- [TASK TO CARRY OUT]:
Output the listing exactly as written, apart from its pictures.

- [DATASET EXCERPT]:
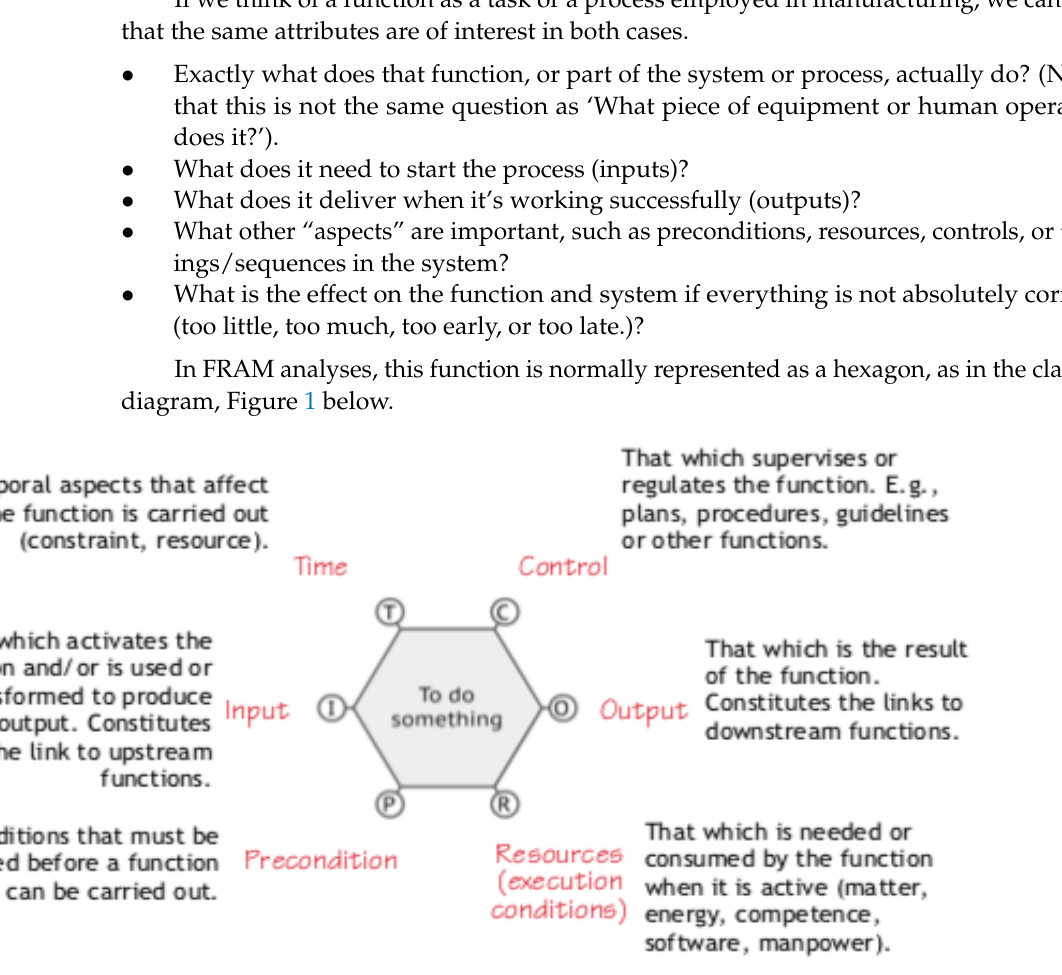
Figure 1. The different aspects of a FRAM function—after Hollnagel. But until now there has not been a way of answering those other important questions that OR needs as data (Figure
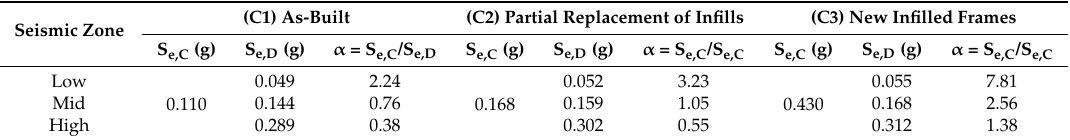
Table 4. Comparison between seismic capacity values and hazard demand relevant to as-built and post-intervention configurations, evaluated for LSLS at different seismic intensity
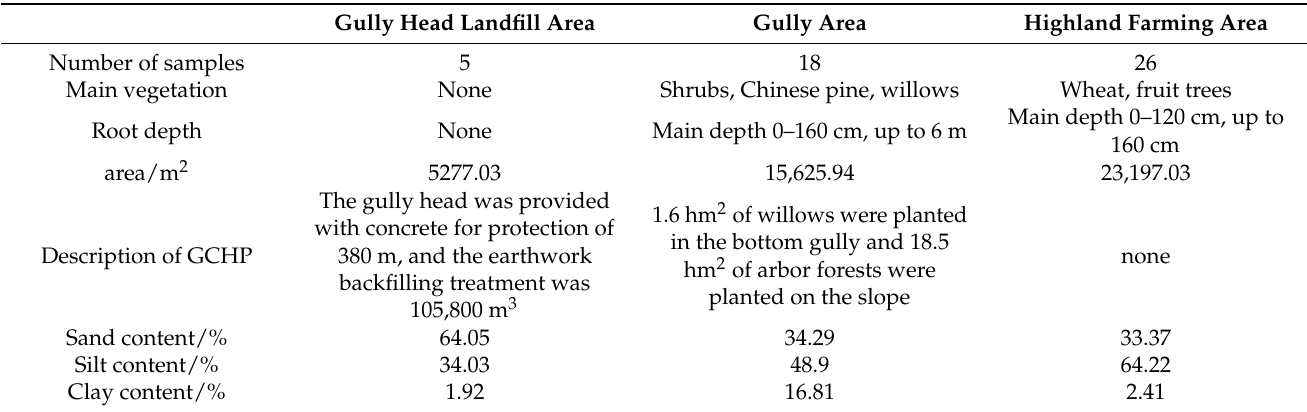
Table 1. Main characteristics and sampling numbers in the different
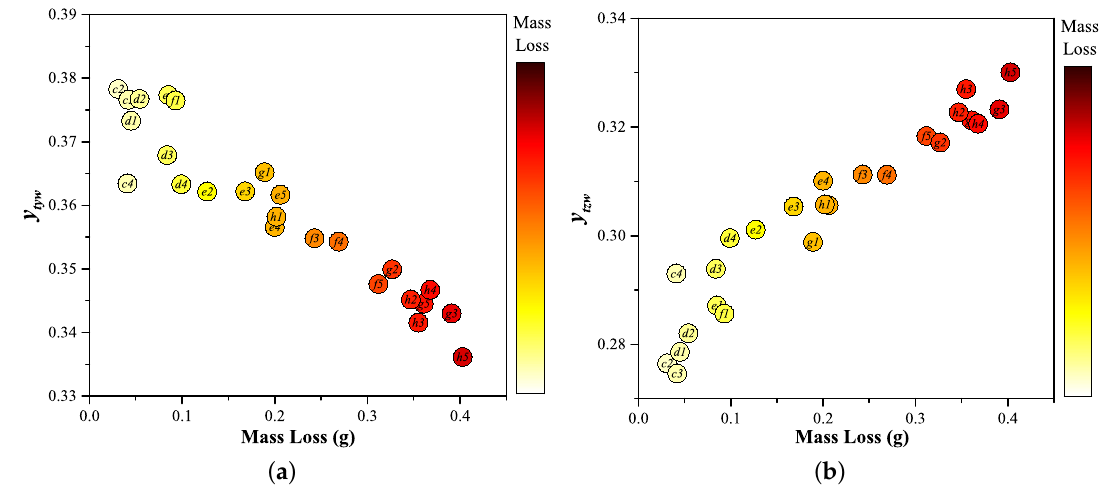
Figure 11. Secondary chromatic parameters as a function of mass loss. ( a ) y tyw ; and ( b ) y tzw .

- [WRITTEN SOLUTION]:
Figure 1. The different aspects of a FRAM function—after Hollnagel. But until now there has not been a way of answering those other important questions that OR needs as data (Figure
Table 4. Comparison between seismic capacity values and hazard demand relevant to as-built and post-intervention configurations, evaluated for LSLS at different seismic intensity
Table 1. Main characteristics and sampling numbers in the different
Figure 11. Secondary chromatic parameters as a function of mass loss. ( a ) y tyw ; and ( b ) y tzw .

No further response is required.